But now, that script has flipped. Driven in large part by the monthslong energy crisis emanating out of the Strait of Hormuz, renewables are increasingly viewed as the more dependable, less geopolitically risky option. “Wind and solar cannot be embargoed, blockaded, or shut off by a foreign power,” David Frykman, General Partner at Stockholm-based venture capital group Norrsken, wrote in an op-ed for Fortune earlier this year. “Every terawatt-hour of domestic renewable generation is a terawatt-hour that no adversary can weaponize.”
Oil and gas have to be sourced from countries with naturally rich deposits, resulting in major geopolitical chokepoints like Hormuz. Comparatively, solar and wind power are far more decentralized and democratic, with the potential to be produced – to varying degrees of efficiency – just about anywhere humans are concentrated. In addition to this strategic benefit, solar power is now far and away the cheapest form of energy on Earth, making a renewable revolution a no-brainer for countries like Indonesia and Philippines who are already experiencing major disruptions to their import-dependent status quo. It’s no longer about the climate crisis – solar just makes good economic and political sense.
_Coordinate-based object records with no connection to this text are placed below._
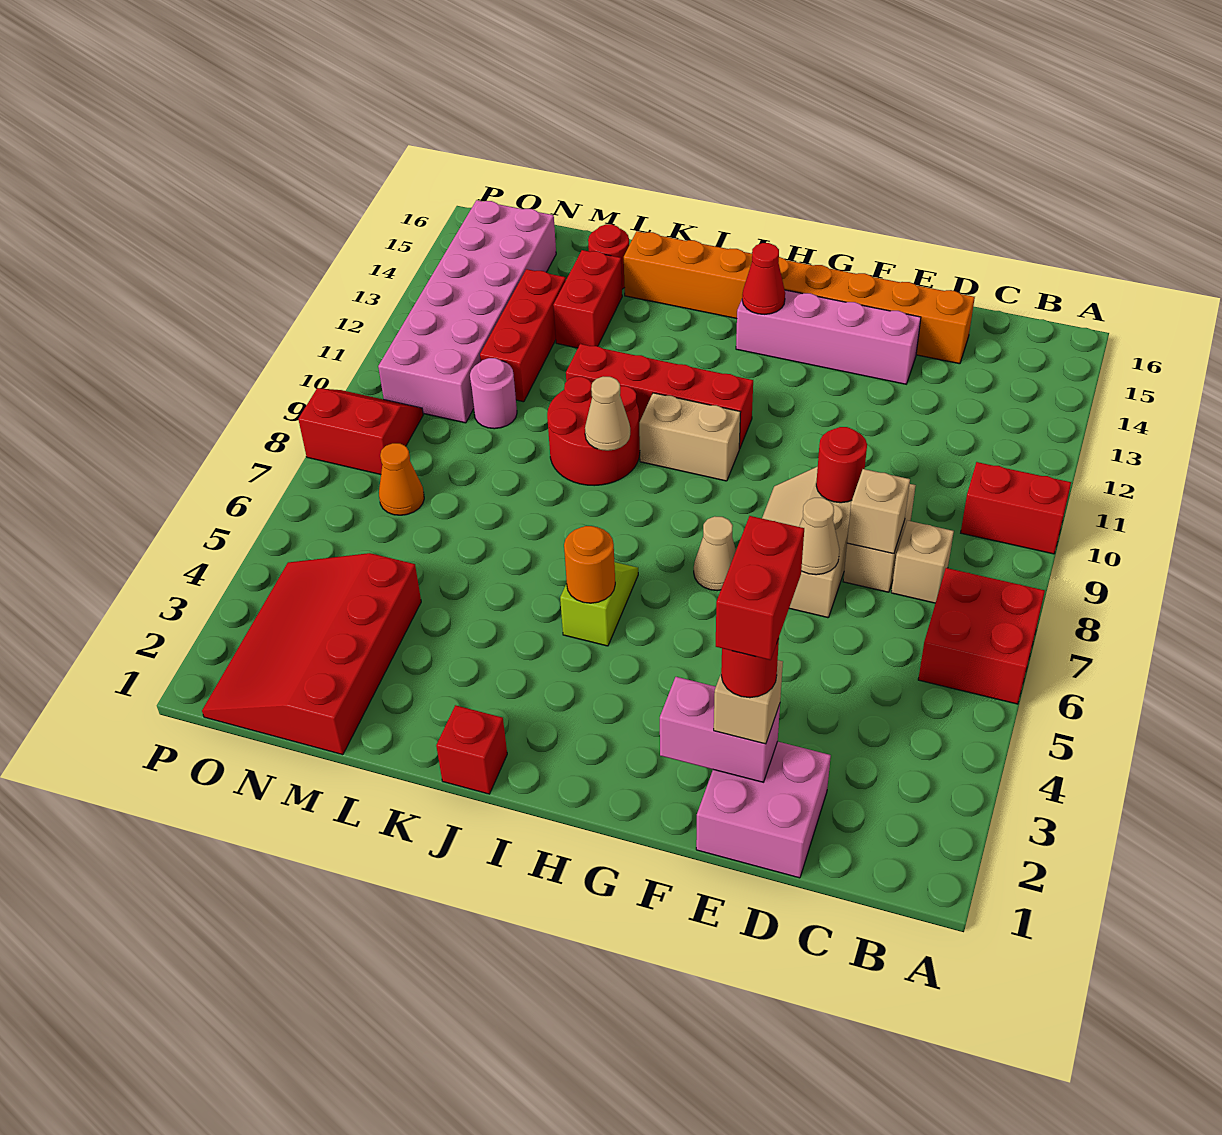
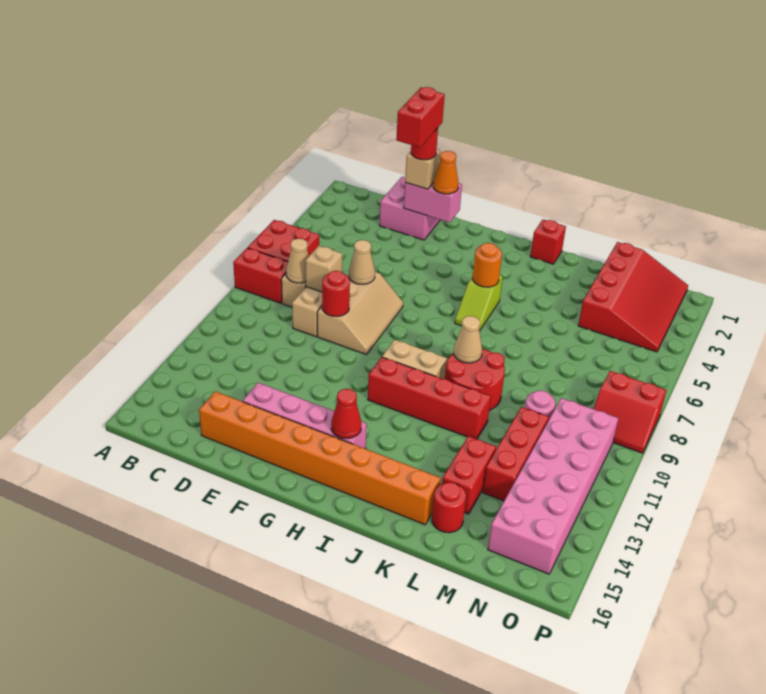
red brick A10:B10 level 1 -> red brick A8:B8 level 1
tan cone G7 level 1 -> tan cone C8 level 2
orange cone N7 level 1 -> orange cone F2 level 3

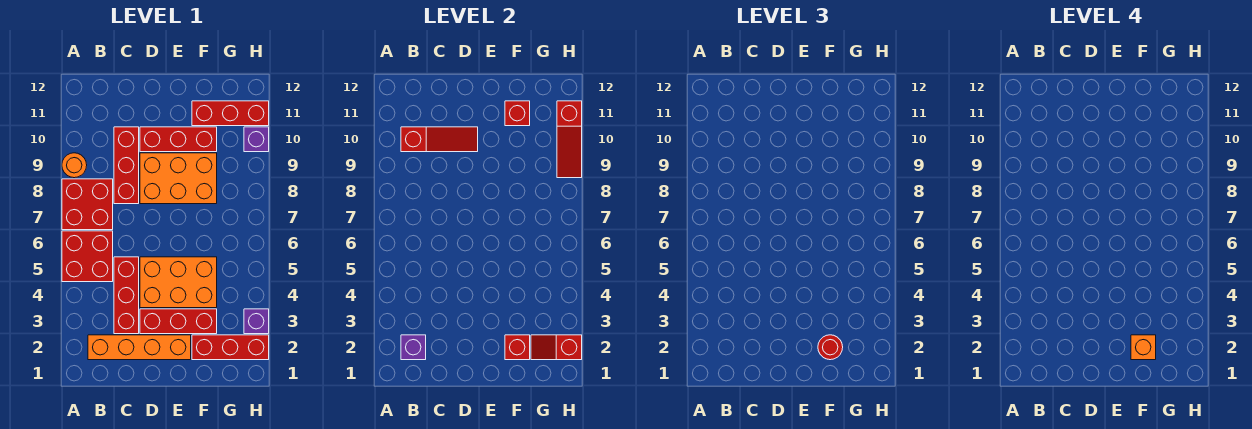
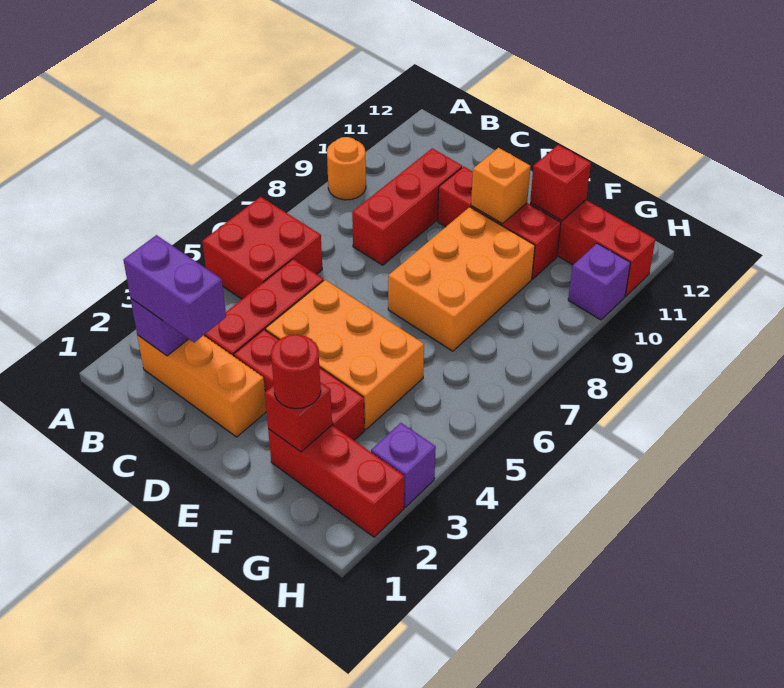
red brick A7:B8 level 1 -> none
orange brick B2:E2 level 1 -> orange brick B2:D2 level 1
none -> purple brick B2:C2 level 3
red slope B10:D10 level 2 top B -> none
orange brick D8:F9 level 1 -> orange brick E7:F9 level 1
orange brick F2 level 4 -> orange brick E10 level 2
red slope G2:H2 level 2 top H -> none
red slope H9:H11 level 2 top 11 -> none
“For years, clean energy has been sold as a moral imperative. Now it is simply an economic and geopolitical necessity,” Forbes reported earlier this year. “It’s not about emissions. It’s about resilience and price stability.”
This development will not only serve to insulate Southeast Asian energy grids against the volatility of global energy markets, it is also serving to further shift the balance of power away from the West and toward China when it comes to energy influence. China’s near-total dominance of global clean energy tech and manufacturing supply chains puts it in an ideal position to become an increasingly indispensable trading partner in emerging markets. The Philippines is the starkest example: it became China’s second-largest solar export market this year, behind only the Netherlands and ahead of longtime buyer Pakistan, with Chinese solar shipments to the country topping 4,000 megawatts in just the first four months of 2026, according to the energy think tank Ember.